Subplots abound. The staff is furious that their roles are being usurped by the King’s personal handlers and plot to regain control of their own household. Affable Tom Branson (Allen Leech), the former chauffeur who married into the family, attempts to move on from his widowed status by falling for a maid (Tuppence Middleton) who has a surprising secret up her sleeve. Given the night off, butler Thomas Barrow (Robert James-Collier) ends up at a hidden club that’s men-only. As for Violet, she ends up arguing with almost everyone around her (or, as she notes, “I never argue; I explain.”).

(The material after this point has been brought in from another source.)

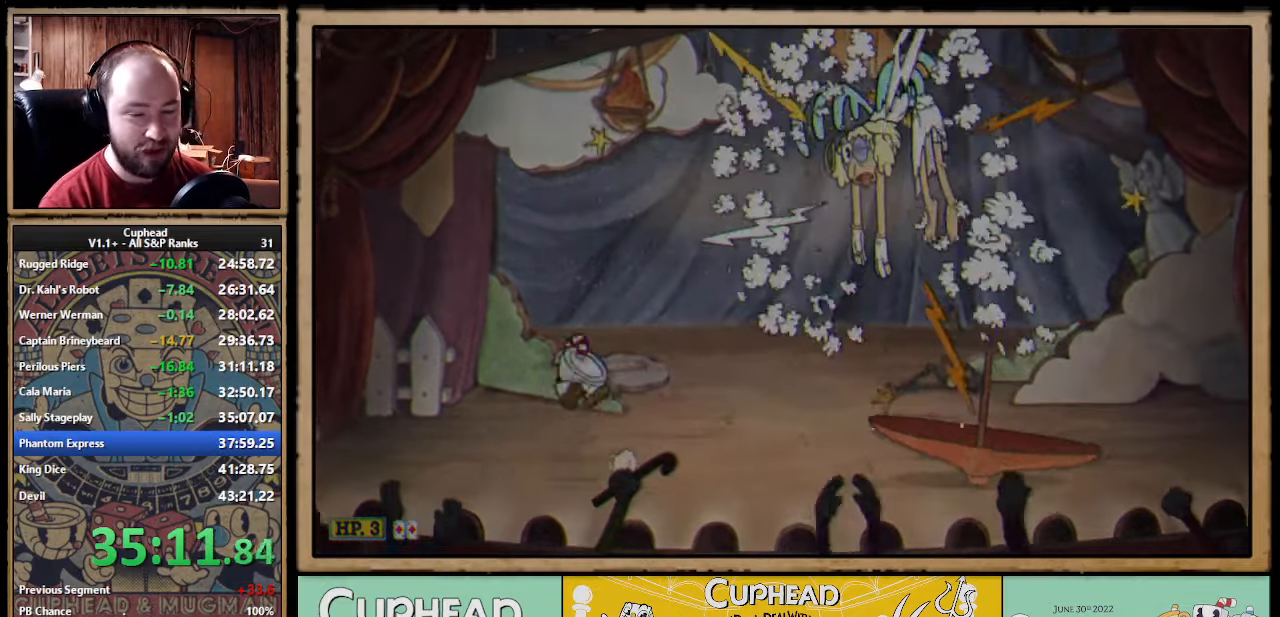
{"buttons": [], "left_stick": "right", "events": [[184, "B", "down"], [234, "A", "up"], [317, "B", "up"]]}
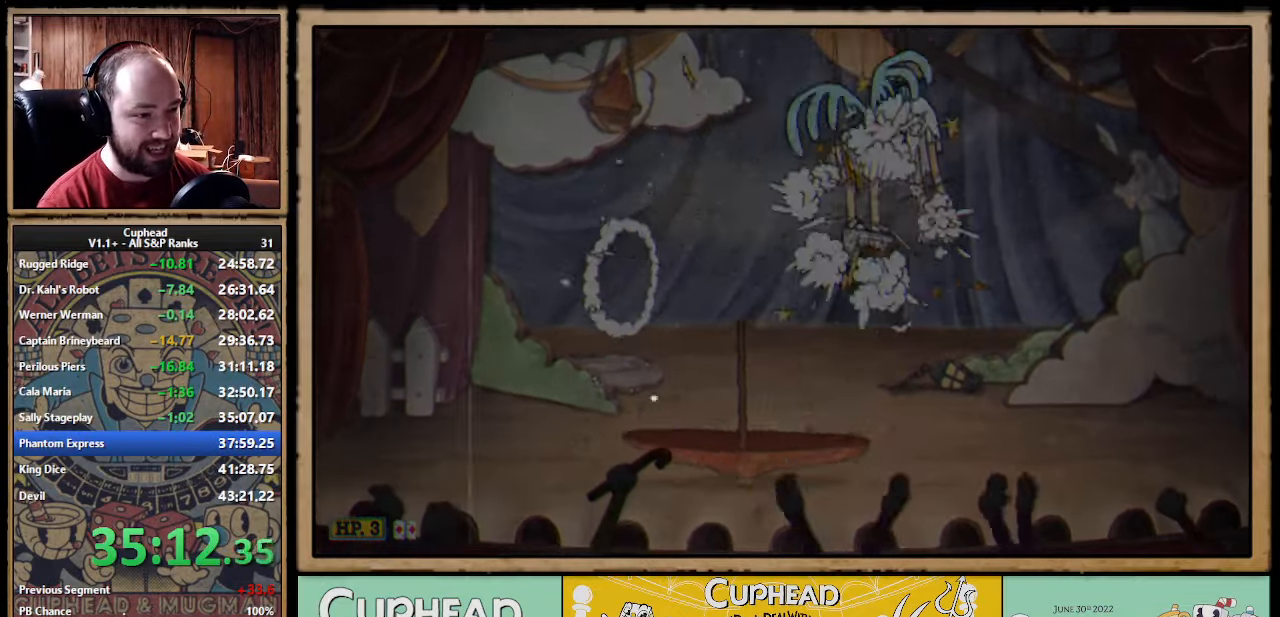
{"buttons": [], "left_stick": "center", "events": [[384, "left_stick", "center"]]}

After a typically hyperactive summer season, Downton Abbey will prove to be just the soothing nightcap sought by many moviegoers eager for something that’s all talk and no action. (In the world of this movie, an action scene is when someone hits a hot-water pipe with a shovel.) It’s a gentle picture about genteel people, as witty and warm as one might hope. And if a virginal viewer like me can respond positively to its pull, I can only imagine the rapturous experience awaiting those who have been Downton devotees since Day One.